Transcribed page contents:
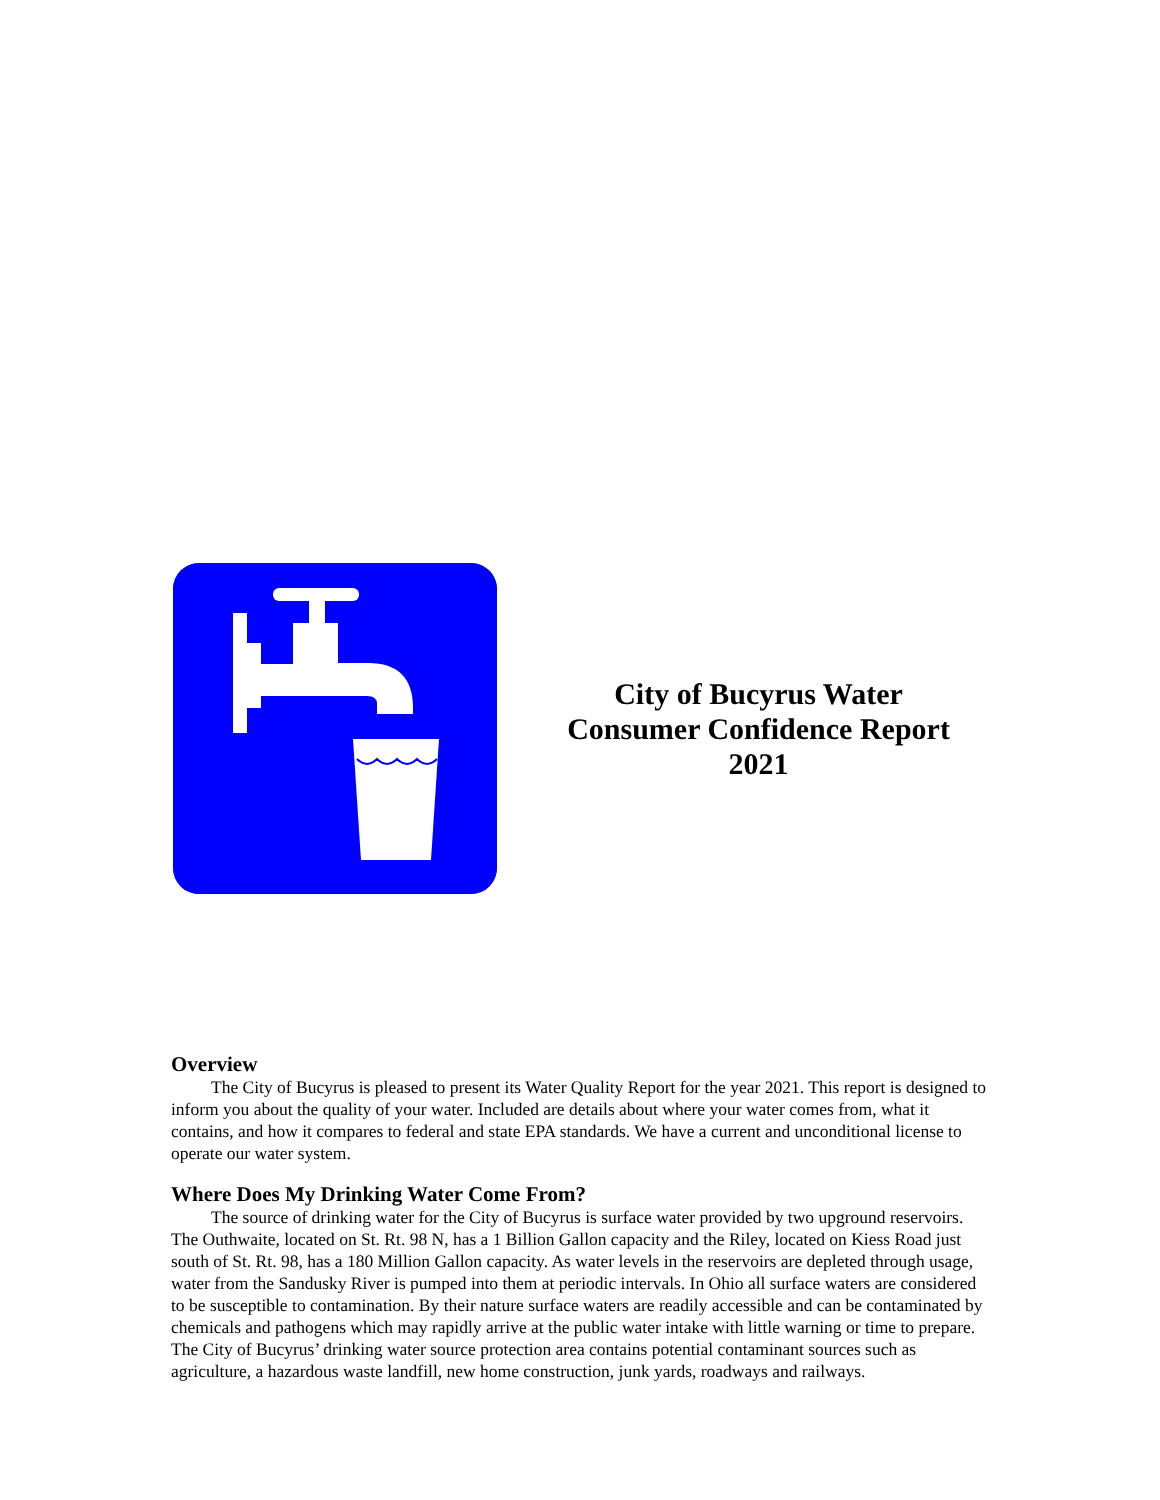City of Bucyrus Water
Consumer Confidence Report
2021
Overview
The City of Bucyrus is pleased to present its Water Quality Report for the year 2021. This report is designed to inform you about the quality of your water. Included are details about where your water comes from, what it contains, and how it compares to federal and state EPA standards. We have a current and unconditional license to operate our water system.
Where Does My Drinking Water Come From?
The source of drinking water for the City of Bucyrus is surface water provided by two upground reservoirs. The Outhwaite, located on St. Rt. 98 N, has a 1 Billion Gallon capacity and the Riley, located on Kiess Road just south of St. Rt. 98, has a 180 Million Gallon capacity. As water levels in the reservoirs are depleted through usage, water from the Sandusky River is pumped into them at periodic intervals. In Ohio all surface waters are considered to be susceptible to contamination. By their nature surface waters are readily accessible and can be contaminated by chemicals and pathogens which may rapidly arrive at the public water intake with little warning or time to prepare. The City of Bucyrus’ drinking water source protection area contains potential contaminant sources such as agriculture, a hazardous waste landfill, new home construction, junk yards, roadways and railways.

Exercise prompt: Return only the lines running from the start of the entries above to the line that contains "Where Does My Drinking Water Come From?", inclusive, and omit every picture.

Result of the exercise:
City of Bucyrus Water
Consumer Confidence Report
2021
Overview
The City of Bucyrus is pleased to present its Water Quality Report for the year 2021. This report is designed to inform you about the quality of your water. Included are details about where your water comes from, what it contains, and how it compares to federal and state EPA standards. We have a current and unconditional license to operate our water system.
Where Does My Drinking Water Come From?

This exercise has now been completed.